• _DATA FOR THIS EXERCISE_:

** Begin **

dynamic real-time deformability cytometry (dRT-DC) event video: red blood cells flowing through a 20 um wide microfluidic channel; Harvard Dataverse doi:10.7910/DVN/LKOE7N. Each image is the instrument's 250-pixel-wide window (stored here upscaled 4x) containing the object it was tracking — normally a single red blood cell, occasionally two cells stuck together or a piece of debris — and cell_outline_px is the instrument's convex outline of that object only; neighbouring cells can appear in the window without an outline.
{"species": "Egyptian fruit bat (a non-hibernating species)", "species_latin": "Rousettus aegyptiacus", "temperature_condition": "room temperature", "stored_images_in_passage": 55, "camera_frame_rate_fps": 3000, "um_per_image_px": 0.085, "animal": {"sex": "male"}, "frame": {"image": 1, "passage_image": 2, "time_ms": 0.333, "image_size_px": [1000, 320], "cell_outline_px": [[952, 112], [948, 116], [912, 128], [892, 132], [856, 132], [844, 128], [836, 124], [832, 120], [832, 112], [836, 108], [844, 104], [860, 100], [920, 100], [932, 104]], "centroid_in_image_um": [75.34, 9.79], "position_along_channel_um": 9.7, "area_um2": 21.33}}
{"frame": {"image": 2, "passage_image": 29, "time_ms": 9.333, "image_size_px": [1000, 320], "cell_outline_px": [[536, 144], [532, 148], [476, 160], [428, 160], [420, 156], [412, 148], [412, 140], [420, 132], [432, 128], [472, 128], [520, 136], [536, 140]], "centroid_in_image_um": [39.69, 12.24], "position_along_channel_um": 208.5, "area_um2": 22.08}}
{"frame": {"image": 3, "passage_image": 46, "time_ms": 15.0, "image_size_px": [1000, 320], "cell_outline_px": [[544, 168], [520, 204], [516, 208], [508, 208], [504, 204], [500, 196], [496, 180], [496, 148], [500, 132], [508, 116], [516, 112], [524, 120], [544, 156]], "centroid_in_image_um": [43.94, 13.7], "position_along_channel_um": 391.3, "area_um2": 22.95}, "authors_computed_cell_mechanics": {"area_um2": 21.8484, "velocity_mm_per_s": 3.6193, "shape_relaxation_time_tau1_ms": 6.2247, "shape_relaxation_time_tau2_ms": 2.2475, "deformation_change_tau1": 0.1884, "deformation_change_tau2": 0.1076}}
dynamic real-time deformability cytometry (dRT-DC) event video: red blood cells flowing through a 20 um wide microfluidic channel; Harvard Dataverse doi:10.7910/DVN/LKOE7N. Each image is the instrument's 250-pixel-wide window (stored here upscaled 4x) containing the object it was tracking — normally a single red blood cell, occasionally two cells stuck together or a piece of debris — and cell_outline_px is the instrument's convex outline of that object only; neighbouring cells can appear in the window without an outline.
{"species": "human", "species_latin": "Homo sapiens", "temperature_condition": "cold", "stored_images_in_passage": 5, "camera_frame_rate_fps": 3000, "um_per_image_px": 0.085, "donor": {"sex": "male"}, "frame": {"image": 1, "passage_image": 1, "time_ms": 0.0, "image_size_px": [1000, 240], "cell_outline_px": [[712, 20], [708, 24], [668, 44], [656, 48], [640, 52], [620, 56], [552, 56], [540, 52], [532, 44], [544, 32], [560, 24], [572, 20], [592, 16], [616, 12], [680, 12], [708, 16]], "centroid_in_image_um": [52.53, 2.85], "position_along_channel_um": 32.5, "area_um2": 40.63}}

** End **

• _WHAT YOU WILL DO_: The records above must be output exactly, in full.

• _SOLUTION TO THIS TASK_:
dynamic real-time deformability cytometry (dRT-DC) event video: red blood cells flowing through a 20 um wide microfluidic channel; Harvard Dataverse doi:10.7910/DVN/LKOE7N. Each image is the instrument's 250-pixel-wide window (stored here upscaled 4x) containing the object it was tracking — normally a single red blood cell, occasionally two cells stuck together or a piece of debris — and cell_outline_px is the instrument's convex outline of that object only; neighbouring cells can appear in the window without an outline.
{"species": "Egyptian fruit bat (a non-hibernating species)", "species_latin": "Rousettus aegyptiacus", "temperature_condition": "room temperature", "stored_images_in_passage": 55, "camera_frame_rate_fps": 3000, "um_per_image_px": 0.085, "animal": {"sex": "male"}, "frame": {"image": 1, "passage_image": 2, "time_ms": 0.333, "image_size_px": [1000, 320], "cell_outline_px": [[952, 112], [948, 116], [912, 128], [892, 132], [856, 132], [844, 128], [836, 124], [832, 120], [832, 112], [836, 108], [844, 104], [860, 100], [920, 100], [932, 104]], "centroid_in_image_um": [75.34, 9.79], "position_along_channel_um": 9.7, "area_um2": 21.33}}
{"frame": {"image": 2, "passage_image": 29, "time_ms": 9.333, "image_size_px": [1000, 320], "cell_outline_px": [[536, 144], [532, 148], [476, 160], [428, 160], [420, 156], [412, 148], [412, 140], [420, 132], [432, 128], [472, 128], [520, 136], [536, 140]], "centroid_in_image_um": [39.69, 12.24], "position_along_channel_um": 208.5, "area_um2": 22.08}}
{"frame": {"image": 3, "passage_image": 46, "time_ms": 15.0, "image_size_px": [1000, 320], "cell_outline_px": [[544, 168], [520, 204], [516, 208], [508, 208], [504, 204], [500, 196], [496, 180], [496, 148], [500, 132], [508, 116], [516, 112], [524, 120], [544, 156]], "centroid_in_image_um": [43.94, 13.7], "position_along_channel_um": 391.3, "area_um2": 22.95}, "authors_computed_cell_mechanics": {"area_um2": 21.8484, "velocity_mm_per_s": 3.6193, "shape_relaxation_time_tau1_ms": 6.2247, "shape_relaxation_time_tau2_ms": 2.2475, "deformation_change_tau1": 0.1884, "deformation_change_tau2": 0.1076}}
dynamic real-time deformability cytometry (dRT-DC) event video: red blood cells flowing through a 20 um wide microfluidic channel; Harvard Dataverse doi:10.7910/DVN/LKOE7N. Each image is the instrument's 250-pixel-wide window (stored here upscaled 4x) containing the object it was tracking — normally a single red blood cell, occasionally two cells stuck together or a piece of debris — and cell_outline_px is the instrument's convex outline of that object only; neighbouring cells can appear in the window without an outline.
{"species": "human", "species_latin": "Homo sapiens", "temperature_condition": "cold", "stored_images_in_passage": 5, "camera_frame_rate_fps": 3000, "um_per_image_px": 0.085, "donor": {"sex": "male"}, "frame": {"image": 1, "passage_image": 1, "time_ms": 0.0, "image_size_px": [1000, 240], "cell_outline_px": [[712, 20], [708, 24], [668, 44], [656, 48], [640, 52], [620, 56], [552, 56], [540, 52], [532, 44], [544, 32], [560, 24], [572, 20], [592, 16], [616, 12], [680, 12], [708, 16]], "centroid_in_image_um": [52.53, 2.85], "position_along_channel_um": 32.5, "area_um2": 40.63}}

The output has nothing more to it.